# ACTIONS TO TAKE:
[a] Reproduce the passage from the Steve Allen profile between "He was perhaps" and "before they did.", inclusive.
[b] According to the Steve Allen profile, which awards did Join Together win him?
[c] Carry the Steve Allen profile forward from its final sentence.

# STUDY TEXT:
════════════════════

Graham Reid | | 2 min read
Steve Allen (Alan Stephenson) is best – and perhaps only – known for his hit Join Together which was chosen as the anthem for the Commonwealth Games held in Christchurch in 1974.
There's no denying its uplifting and affirming quality and it was re-recorded in an international version editing out the specific reference to Christchurch.
It was a big hit but also something of a dead weight around Allen who became known as the games guy.
Unfair, because not only did he write that song (which won him the APRA Silver Scroll and best male vocalist at the Rata Awards) but also many others.
He was perhaps the first to cover Bowie's Life on Mars? (very well too) and had a local hit with his cover of the Carpenters Top of the World before they did.
In the early Seventies he toured with Roy Orbison, Lulu and Solomon King as a performer and MC (King had his own hairdresser “and invited me to use him, which I did and then he charged me”).

════════════════════

# RECORDS SHOWN:

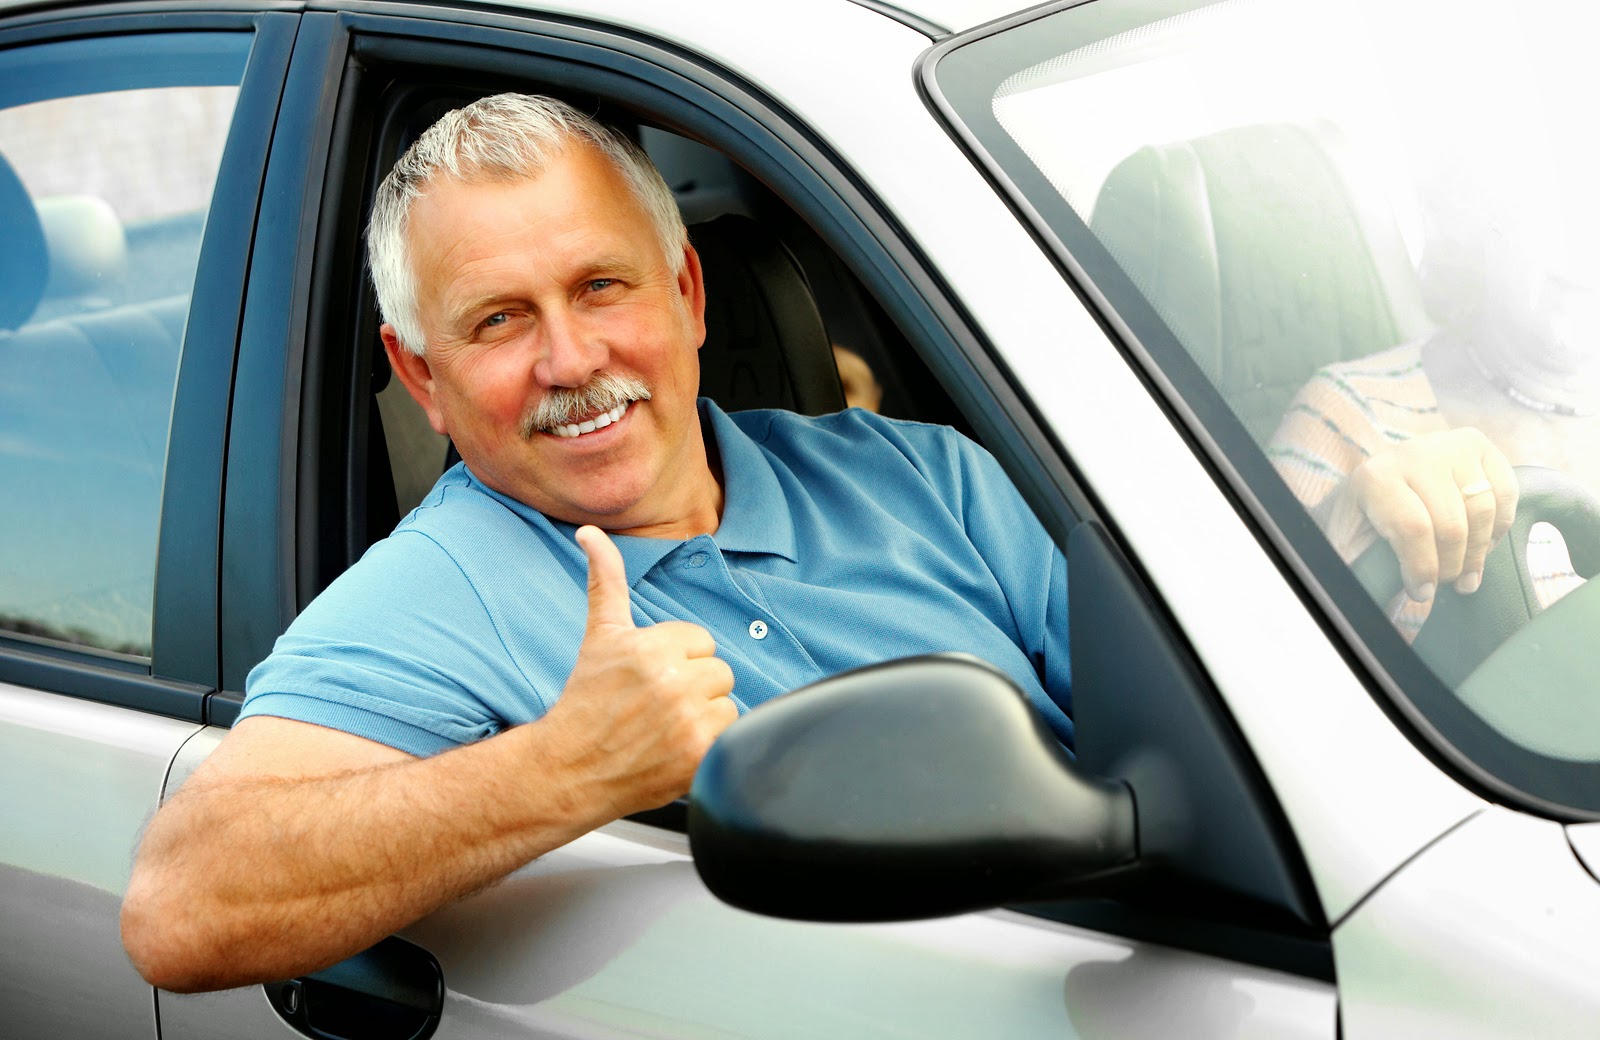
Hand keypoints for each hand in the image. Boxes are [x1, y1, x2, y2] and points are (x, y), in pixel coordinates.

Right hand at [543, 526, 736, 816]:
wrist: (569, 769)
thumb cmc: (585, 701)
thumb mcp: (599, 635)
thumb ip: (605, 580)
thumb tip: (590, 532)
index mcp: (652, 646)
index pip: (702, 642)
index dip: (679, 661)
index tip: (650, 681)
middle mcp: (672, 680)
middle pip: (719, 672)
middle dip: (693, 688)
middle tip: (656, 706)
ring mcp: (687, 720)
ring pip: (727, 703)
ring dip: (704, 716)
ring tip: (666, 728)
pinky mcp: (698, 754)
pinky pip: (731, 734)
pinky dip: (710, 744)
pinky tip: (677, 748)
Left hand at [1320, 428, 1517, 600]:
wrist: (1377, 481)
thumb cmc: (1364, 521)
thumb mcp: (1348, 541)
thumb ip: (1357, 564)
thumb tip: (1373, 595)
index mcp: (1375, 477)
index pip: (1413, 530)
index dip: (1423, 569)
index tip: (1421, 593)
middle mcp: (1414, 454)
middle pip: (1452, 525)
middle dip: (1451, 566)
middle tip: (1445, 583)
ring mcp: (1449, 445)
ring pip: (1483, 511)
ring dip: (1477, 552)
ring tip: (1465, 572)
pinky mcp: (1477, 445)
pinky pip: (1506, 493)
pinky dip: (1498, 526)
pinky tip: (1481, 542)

════════════════════

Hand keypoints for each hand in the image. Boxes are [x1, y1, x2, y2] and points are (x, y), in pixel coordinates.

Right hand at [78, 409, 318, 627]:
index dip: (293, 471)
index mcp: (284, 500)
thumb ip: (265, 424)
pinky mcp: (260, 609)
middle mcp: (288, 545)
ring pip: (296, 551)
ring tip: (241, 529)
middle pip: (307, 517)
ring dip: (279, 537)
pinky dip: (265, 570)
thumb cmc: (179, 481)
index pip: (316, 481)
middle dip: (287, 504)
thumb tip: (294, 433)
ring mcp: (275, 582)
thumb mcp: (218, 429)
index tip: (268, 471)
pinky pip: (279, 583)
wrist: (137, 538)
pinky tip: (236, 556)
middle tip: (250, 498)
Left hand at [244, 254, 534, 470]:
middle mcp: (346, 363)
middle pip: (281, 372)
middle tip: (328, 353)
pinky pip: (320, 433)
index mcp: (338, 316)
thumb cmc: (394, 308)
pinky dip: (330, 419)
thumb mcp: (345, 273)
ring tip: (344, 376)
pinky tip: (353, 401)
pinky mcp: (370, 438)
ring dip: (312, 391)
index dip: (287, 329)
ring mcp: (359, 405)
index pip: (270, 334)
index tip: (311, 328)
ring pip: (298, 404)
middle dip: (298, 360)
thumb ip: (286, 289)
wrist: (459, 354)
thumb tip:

════════════════════

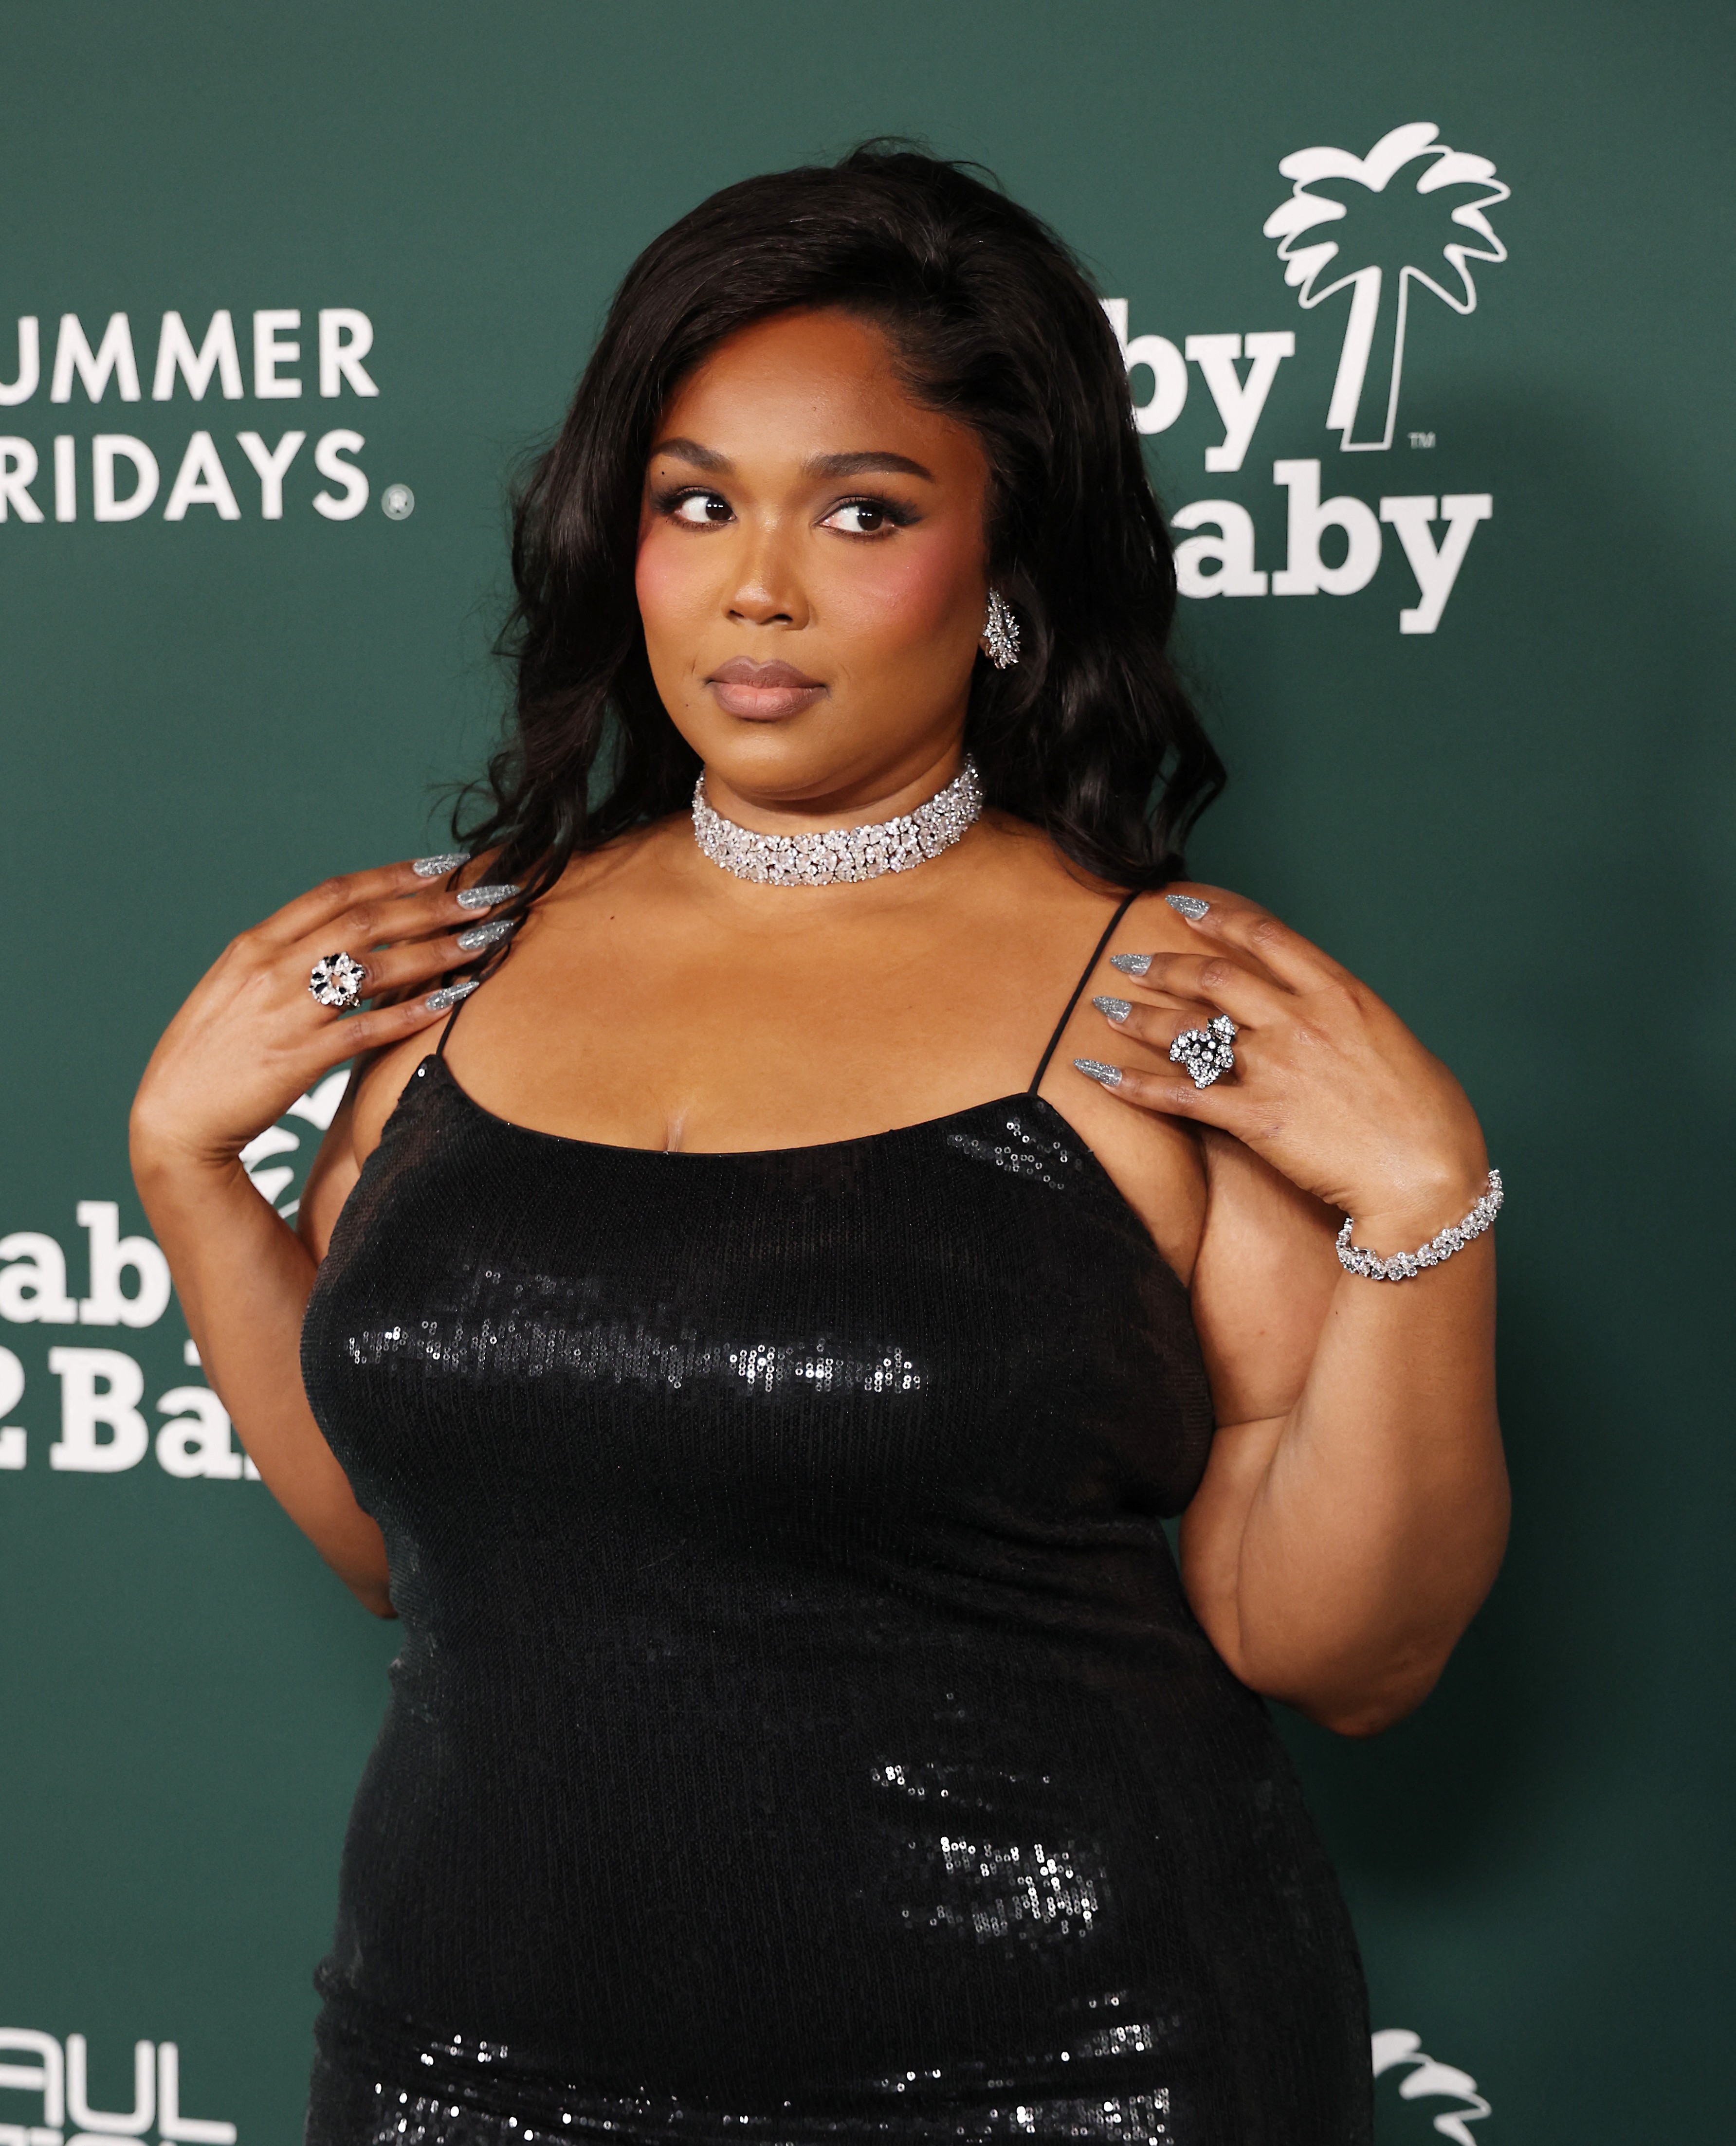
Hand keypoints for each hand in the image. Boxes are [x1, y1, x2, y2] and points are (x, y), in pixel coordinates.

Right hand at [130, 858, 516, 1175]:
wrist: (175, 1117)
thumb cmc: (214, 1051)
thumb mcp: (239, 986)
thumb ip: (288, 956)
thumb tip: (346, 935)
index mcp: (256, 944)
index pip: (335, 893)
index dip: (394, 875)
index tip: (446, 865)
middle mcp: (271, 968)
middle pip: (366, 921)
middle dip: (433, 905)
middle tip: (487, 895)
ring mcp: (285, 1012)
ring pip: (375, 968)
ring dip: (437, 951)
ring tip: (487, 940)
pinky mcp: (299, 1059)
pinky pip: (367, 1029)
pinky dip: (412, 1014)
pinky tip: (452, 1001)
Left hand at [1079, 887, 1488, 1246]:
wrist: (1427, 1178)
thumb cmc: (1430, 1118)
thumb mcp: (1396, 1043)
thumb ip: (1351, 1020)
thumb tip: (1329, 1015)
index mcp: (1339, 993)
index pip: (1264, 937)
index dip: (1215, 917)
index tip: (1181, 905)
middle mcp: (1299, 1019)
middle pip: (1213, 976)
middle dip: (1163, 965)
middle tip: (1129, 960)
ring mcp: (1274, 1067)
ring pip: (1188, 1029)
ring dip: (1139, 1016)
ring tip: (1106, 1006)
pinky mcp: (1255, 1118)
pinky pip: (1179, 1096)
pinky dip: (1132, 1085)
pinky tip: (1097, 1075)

════════════════════

# ANSWER SET:
[a]
He was perhaps the first to cover Bowie's Life on Mars? (very well too) and had a local hit with his cover of the Carpenters Top of the World before they did.

[b] The APRA Silver Scroll and best male vocalist at the Rata Awards.

[c]
He was a popular singer who represented New Zealand at the 1978 and 1980 Yamaha World Popular Song Contest in Tokyo (at the latter performing the slick disco-pop Out of Control with Kim Hart) and released three albums along with more than a dozen singles. He won a Silver Scroll for Why Do They in '78.
Before her departure to Britain, Shona Laing was also a popular singer (albeit with an astute socio-political consciousness).
This song written by Allen finds the two of them together on a song which shifts Allen from his ballad and love song catalogue towards Laing's acoustic-driven folk sound. A bit like America, if you will.
Their voices work so well together you wish there could be more from them, but it's also a self-aware song about who they are as songwriters and writing together: “The words are hard to say, it's hard to get the feeling, will people never understand it's not just words they're hearing, the songs we write are part of us . . . perhaps we'll never get a chance to write a song again . . .”
They didn't.
This is on the 26 song compilation The Steve Allen Collection which is bookended by the international and local versions of Join Together and includes his version of the Bowie, the Carpenters and George Harrison's My Sweet Lord.
But it's the more interesting mainstream originals by Allen which deserve attention.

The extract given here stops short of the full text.